- Active: 1 April 1908-present
- Country: Canada
- Branch: Army
- Type: Field artillery
- Size: One battery
- Part of: Royal Regiment of Canadian Artillery
- Garrison/HQ: Kenora, Ontario
- Mottos: Ubique (Latin for 'everywhere'); Quo fas et gloria ducunt (Latin for 'whither right and glory lead');
- March: Quick: British Grenadiers

= 116th Independent Field Battery, RCA =

The 116th Independent Field Battery, Royal Canadian Artillery is a Canadian Army Reserve independent artillery battery based in Kenora, Ontario, which forms part of the 3rd Canadian Division's 38 Canadian Brigade Group. The battery parades at the Kenora Armoury, 800-11th Avenue North.

==Lineage==

=== The Kenora Light Infantry ===
In 1908, the 98th Regiment was created by separating two companies (Kenora and Fort Frances) from the 96th Regiment and organizing two new companies, with regimental headquarters in Kenora. After the regiment was renamed multiple times during the 1920s, becoming the Kenora Light Infantry, it was split into two in 1936. After the split, the 17th Medium Battery remained in service until 1946. During the 1940s to 1980, the 16th Medium Battery was renamed multiple times and merged with the 209th (Reserve) Field Battery before becoming the 116th Independent Field Battery in 1981.

=== 11th Medium Battery (Howitzer), RCA ===
In 1920, the 11th Siege Battery was created.
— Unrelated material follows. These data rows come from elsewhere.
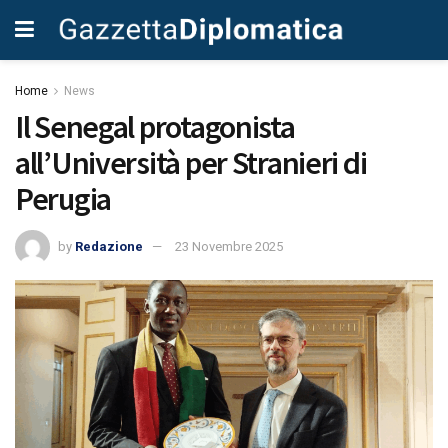
Home
News
Il Senegal protagonista
all’Università per Stranieri di
Perugia
by
Redazione
23 Novembre 2025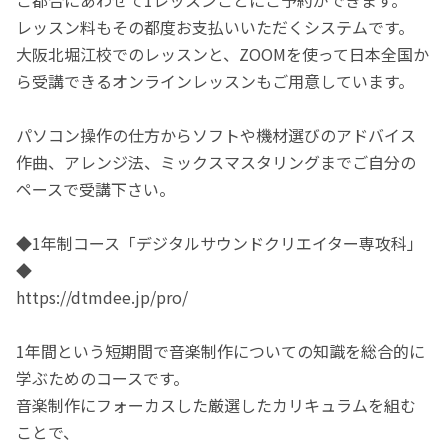
ご都合にあわせて1レッスンごとにご予約ができます。
レッスン料もその都度お支払いいただくシステムです。
大阪北堀江校でのレッスンと、ZOOMを使って日本全国か
ら受講できるオンラインレッスンもご用意しています。
パソコン操作の仕方からソフトや機材選びのアドバイス
作曲、アレンジ法、ミックスマスタリングまでご自分の
ペースで受講下さい。
◆1年制コース「デジタルサウンドクリエイター専攻科」
◆
https://dtmdee.jp/pro/
1年間という短期間で音楽制作についての知識を総合的に
学ぶためのコースです。
音楽制作にフォーカスした厳選したカリキュラムを組む
ことで、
Following multiple renames from the 1920 to 1940s, the battery was merged into the 116th Independent Field Battery when it was known as the 16th Medium Battery in 1946.

=== Listing ===
- Originated on 1 April 1908, in Kenora, Ontario, as the 98th Regiment.
- Redesignated on 12 March 1920, as The Rainy River and Kenora Regiment.
- Redesignated on 1 September 1921, as The Kenora Light Infantry.
- Converted to artillery on 15 December 1936, and reorganised as two artillery batteries: the 16th Medium Battery (Howitzer), RCA (currently the 116th Independent Field Battery, RCA) and the 17th Medium Battery (Howitzer), RCA (disbanded on 31 March 1946).

==Perpetuations==
The 116th Independent Field Battery, RCA, perpetuates the 94th Battalion (New Ontario), CEF, and No. 11 Canadian Siege Battery, Canadian Garrison Artillery, CEF.

==Operational history==

===Great War===
Versions of the 116th fought during World War I in France.

===Second World War===
The 17th Field Regiment, RCA was mobilized originally as two batteries, the 37th Battery and the 60/76 Battery. The 37th Battery was recruited as three troops, A troop at Fort William and Port Arthur, B troop at Fort Frances and Kenora, and C troop at Portage la Prairie. The 60/76 Battery was recruited entirely from Saskatchewan, half coming from Aneroid and other points in Western and South Western Saskatchewan while the second half came from Indian Head and the CPR main line district East of Regina.

The Non-Permanent Active Militia units from which these two active service batteries were formed, were the 7th Medium Artillery Brigade which consisted of the 16th Battery centred at Kenora, the 17th Battery at Fort Frances and the 18th Battery at Port Arthur, the 26 Field Artillery Brigade from Brandon, the 10th and 22nd Field Artillery Brigades of South Saskatchewan. These units provided the NCO and officer nucleus which was responsible for the initial training and the transformation from a civilian to a soldier.

The 17th Regiment, RCA was a three-battery, 24 gun regiment. Each of the three batteries of the regiment contained two troops. The 37th Battery made up Charlie and Dog Troops.

== Battle honours ==
In 1930 the Kenora Light Infantry was awarded the following battle honours for the Great War. These honours became dormant in 1936 upon conversion to artillery; they were subsumed under the RCA's honorary distinction ubique 'everywhere'.

==Equipment==

- Commercial Utility Cargo Vehicle - logistics and transport
- Iltis - transport

A Universal Carrier and M114 155 mm howitzer are found along the side and main entrance to the Armoury.